**Action item:**
For any picture in the lines below, please leave it out and copy the rest exactly.

•••••

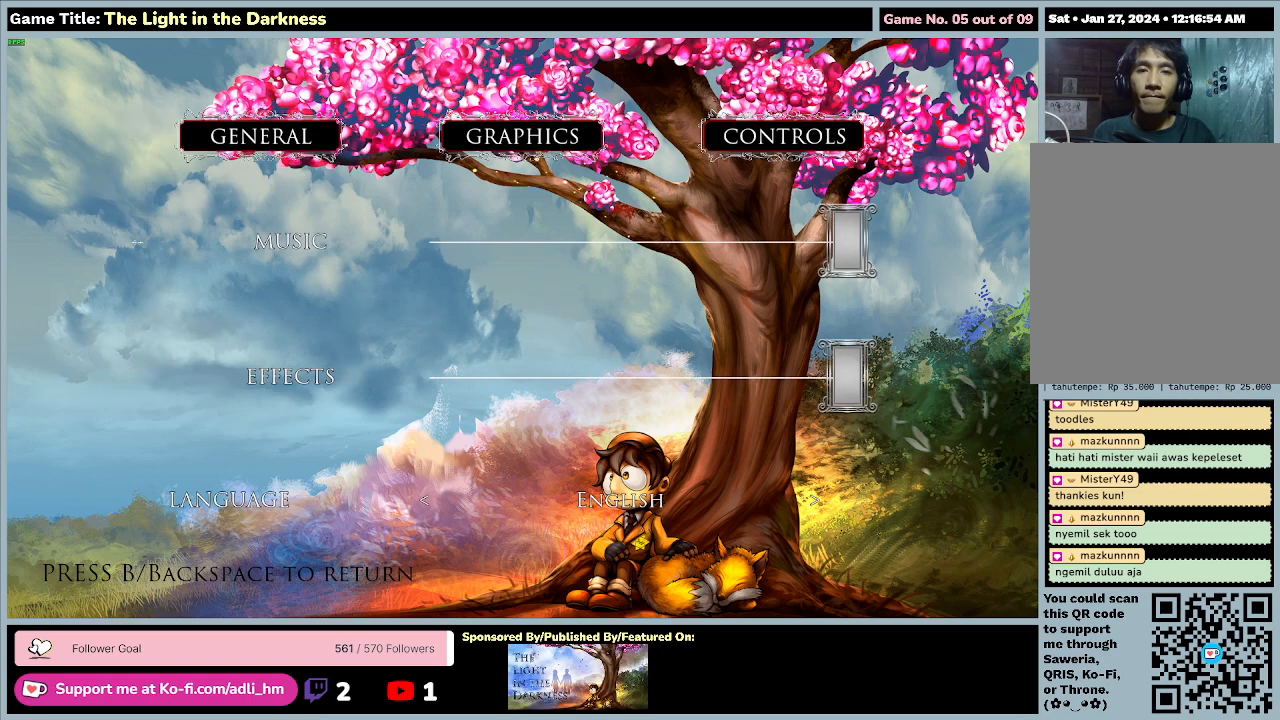
{"keys": ["return"], "mouse": [], "events": [[167, "return", "down"]]}
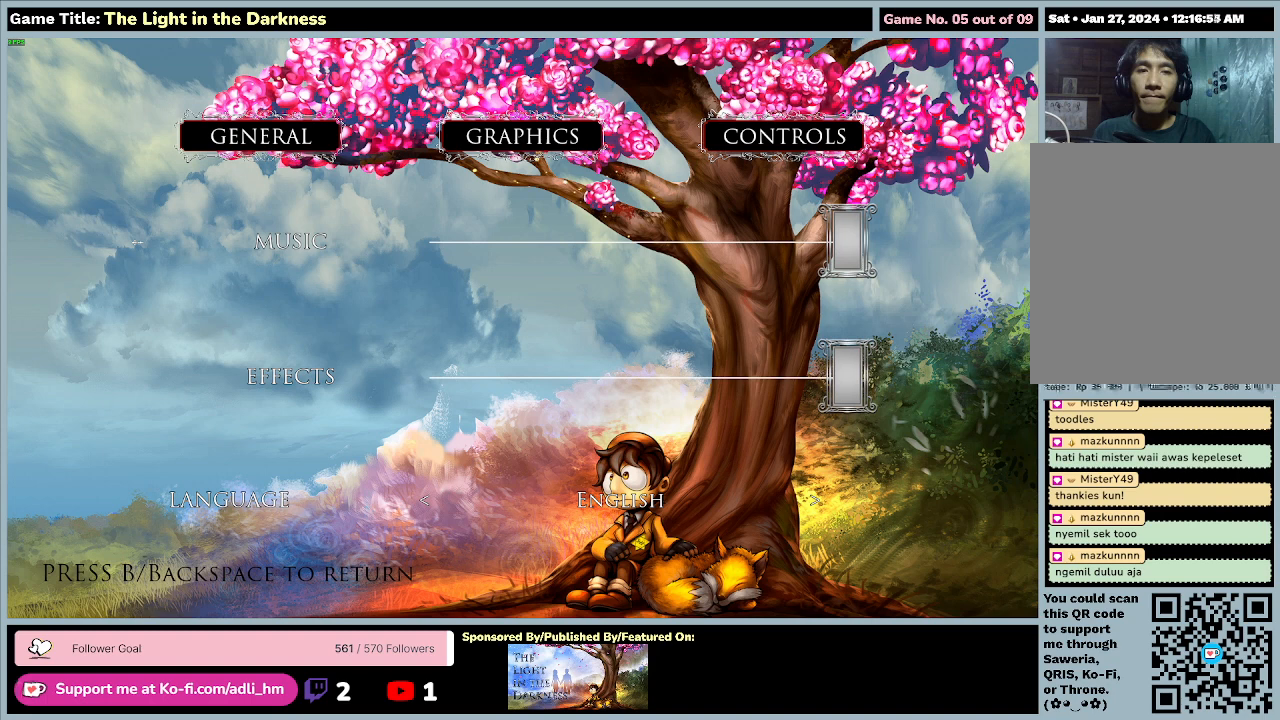
{"keys": [], "mouse": [], "events": [[200, "return", "up"]]}
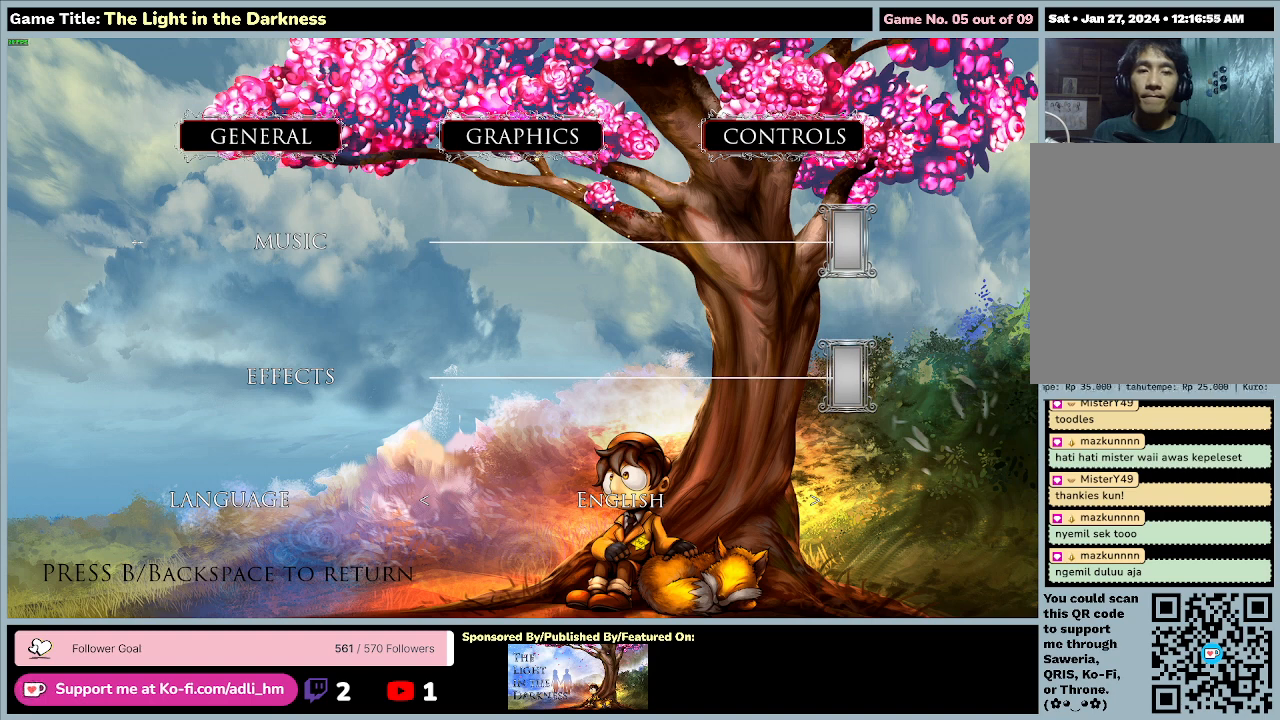
{"keys": [], "mouse": [], "events": []}
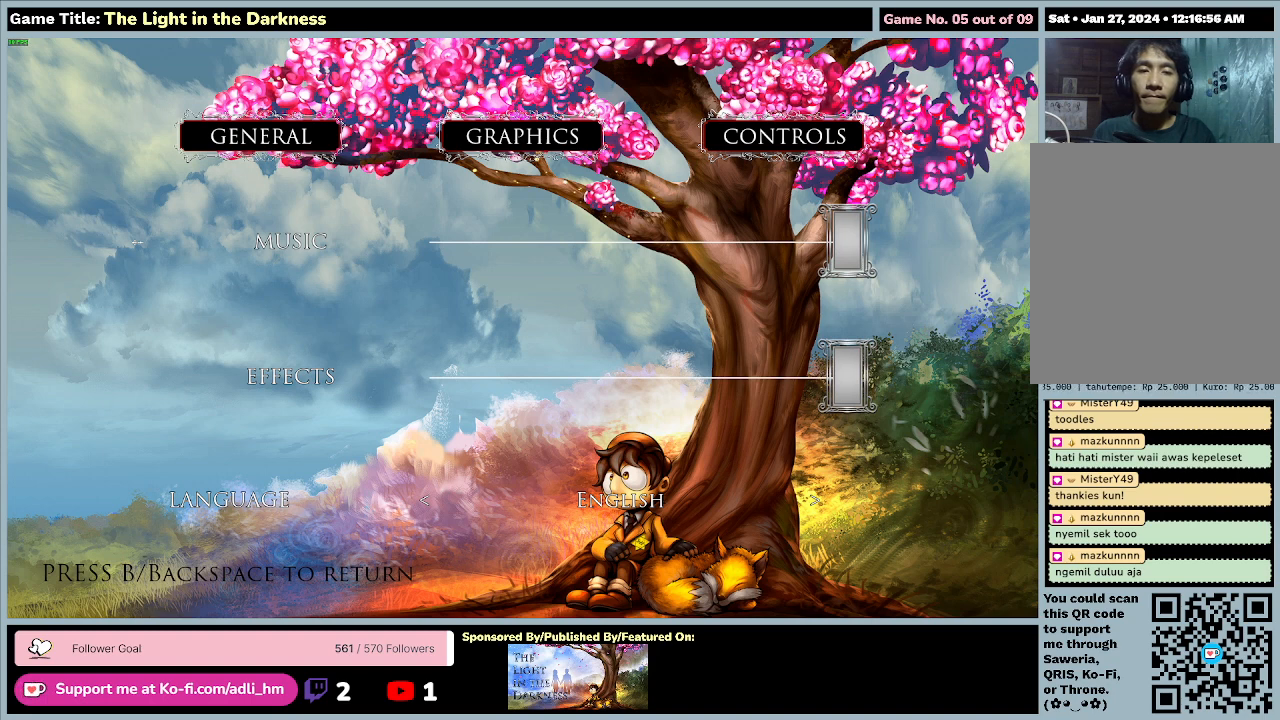
{"keys": [], "mouse": [], "events": []}
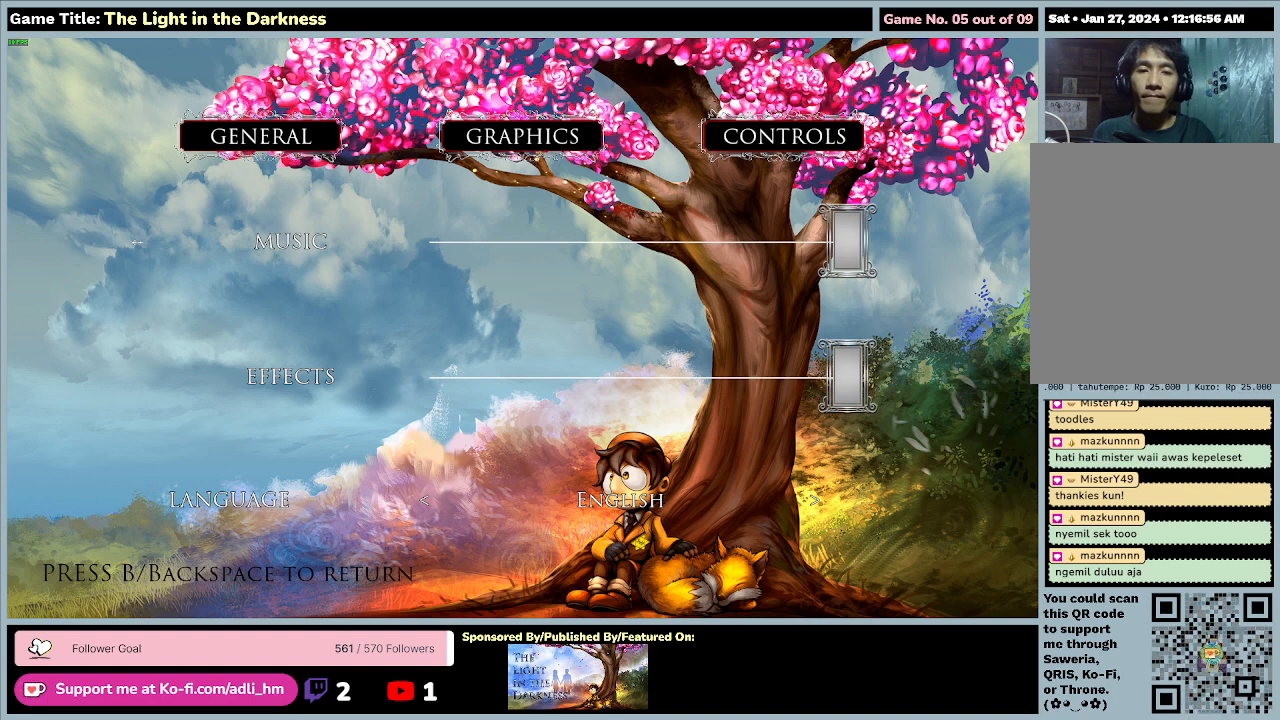
{"keys": [], "mouse": [], "events": []}
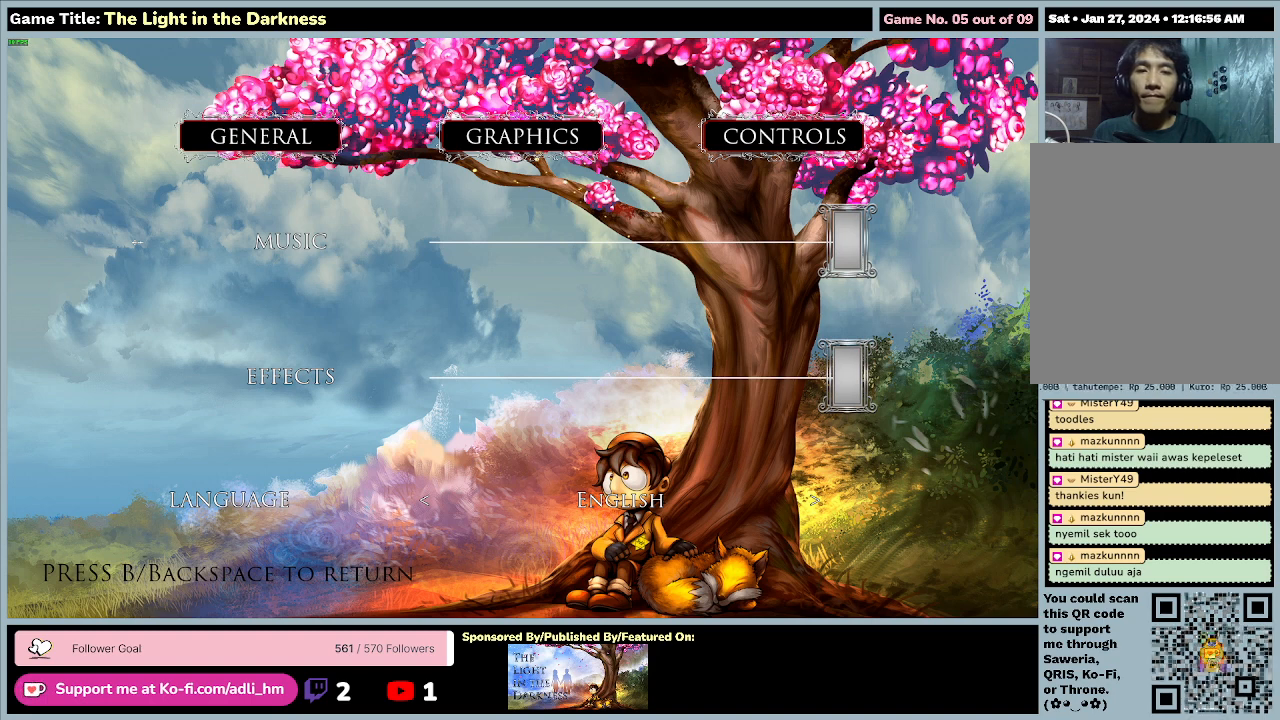
{"keys": [], "mouse": [], "events": []}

•••••

**Solution for this task:**
{"keys": ["return"], "mouse": [], "events": [[167, "return", "down"]]}
{"keys": [], "mouse": [], "events": [[200, "return", "up"]]}
{"keys": [], "mouse": [], "events": []}
{"keys": [], "mouse": [], "events": []}
{"keys": [], "mouse": [], "events": []}
{"keys": [], "mouse": [], "events": []}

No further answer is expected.